Plus globalement, le pragmatisme est net au sein des nouveaux
gouvernements : les nationalisations avec indemnités et
renégociations de contrat avec les multinationales semblent la
règle.

• Les rapports avec l’Europe et les Etats-Unis ont également évolué…

FG: On parle toujours de l’impérialisme des Etats-Unis,
mais soulignons que de nombreux capitaux étrangers
présents en Amérique latine sont européens. Ces
entreprises européennes ont largement
bénéficié des privatisations, en prenant le
contrôle des ressources naturelles, des systèmes
bancaires, des télécommunications.

Mais les Etats- Unis ne sont jamais très loin. Certes, il y a
une tendance de fond de remise en cause de leur
hégémonie, le consensus de Washington est
bousculé, le projet de l’ALCA a échoué et
certaines bases militaires vont être fermées, mais on
assiste également à un redéploiement, avec par
exemple le plan Colombie.

Il existe une nouvelle donne géopolitique, alors que
l’implantation de multinationales n’a jamais
été aussi forte dans la région. D’où
l’importance de cette multiplicité de résistances
et expériences démocratiques radicales que nous cherchons
à décrypter.

Fanck Gaudichaud

* Maître de conférences en civilisation
hispano-américaine à l’université de
Grenoble- 3. Entretien réalisé par Ixchel Delaporte, paru
dans L’Humanité, le 16.6.08




Mosaïques
d’expériences Le Volcan latino-américain.
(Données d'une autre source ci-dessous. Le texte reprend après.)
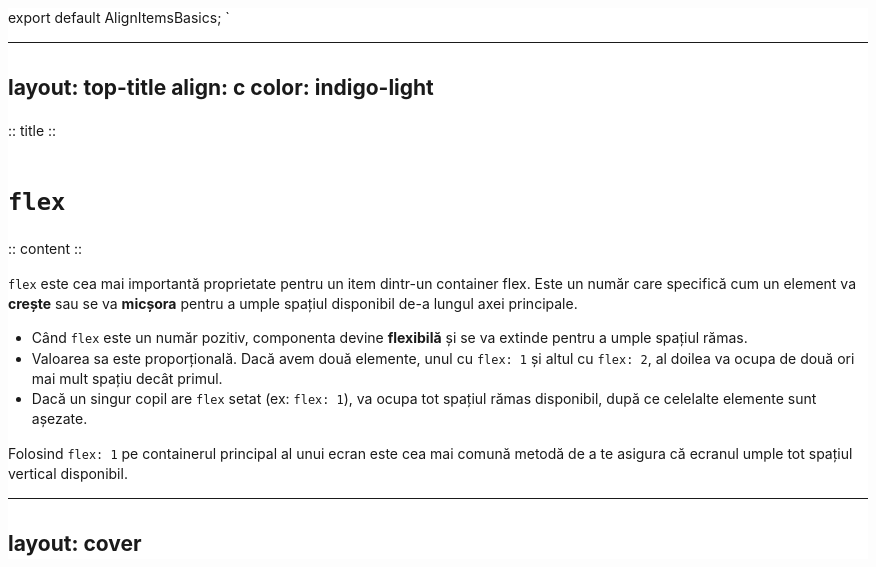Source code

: export default AlignItemsBasics;
`
</script>

<ExpoPreview :code="code" name="Exemplu alignItems" />

---
layout: top-title
align: c
color: indigo-light
---

:: title ::

# `flex`

:: content ::

`flex` este cea mai importantă proprietate pentru un item dintr-un container flex. Este un număr care specifică cum un element va **crește** sau se va **micșora** pentru a umple spațiul disponibil de-a lungul axei principale.

- Când `flex` este un număr pozitiv, componenta devine **flexibilă** și se va extinde pentru a umple spațiul rămas.
- Valoarea sa este proporțională. Dacă avem două elemente, unul cu `flex: 1` și altul cu `flex: 2`, al doilea va ocupa de două ori mai mult spațiu decât primul.
- Dacă un singur copil are `flex` setat (ex: `flex: 1`), va ocupa tot spațiul rămas disponibil, după ce celelalte elemente sunt așezate.

<AdmonitionType type="tip">

Folosind `flex: 1` pe containerul principal al unui ecran este cea mai comună metodă de a te asigura că ecranul umple tot spațiul vertical disponibil.
</AdmonitionType>

---
layout: cover
---

<script setup>
const code = `
import { View, Text, StyleSheet } from 'react-native';

const FlexProperty = () => {
  return (
    <View style={styles.container}>
      <View style={styles.header}><Text>Antet</Text></View>
      
      <View style={styles.content}>
        <View style={styles.sidebar}><Text>Meniu Lateral</Text></View>
        <View style={styles.main}><Text>Conținut Principal (flex: 1)</Text></View>
      </View>
      
      <View style={styles.footer}><Text>Subsol</Text></View>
Gauches,
mouvements sociaux et néolibéralisme en Amérique
latine. Sous la direction de Franck Gaudichaud. Éditions
Textuel. 2008. 446 pages. 24 euros.

L’Amérique latine est multiple et complexe. Avec autant de
configurations politiques que de pays, ce continent fait se
côtoyer le gouvernement le plus conservateur et
ultra-libéral (la Colombie) avec le plus radical, le plus
bolivarien (le Venezuela). L’ouvrage rassemble les contributions
d’universitaires, militants associatifs et journalistes
attachés aux luttes sociales et politiques menées en
Amérique latine, qui livrent une vision critique,
distanciée et féconde des évolutions
socio-politiques en cours. Les articles sont longs, ce qui permet de
saisir l’ensemble des contradictions propres à chaque
pays, sans perdre de vue un contexte régional. Contexte
surveillé de près non seulement aux Etats-Unis, mais
aussi en Europe, dont les multinationales prennent une large place en
Amérique latine. Les enjeux sont abordés par
thèmes. D’abord, une approche continentale.
L’article de James Petras, professeur de sociologie à
l’université de Binghampton (New York), rappelle les
nombreux réseaux d’influence reliant les Etats-Unis et
l’Amérique latine. Puis, un ensemble consacré aux
gauches met en perspective les niveaux de rupture réelle avec le
modèle néolibéral, au travers de «
mosaïques d’expériences », allant de Cuba et
ses dilemmes de transition à un Mexique donnant à voir
une face libérale, répressive et corrompue, et son autre
face, résistante et zapatiste. Enfin, la dernière partie
ouvre un débat salutaire sur un socialisme du XXIe
siècle, qui se veut démocratique et égalitaire.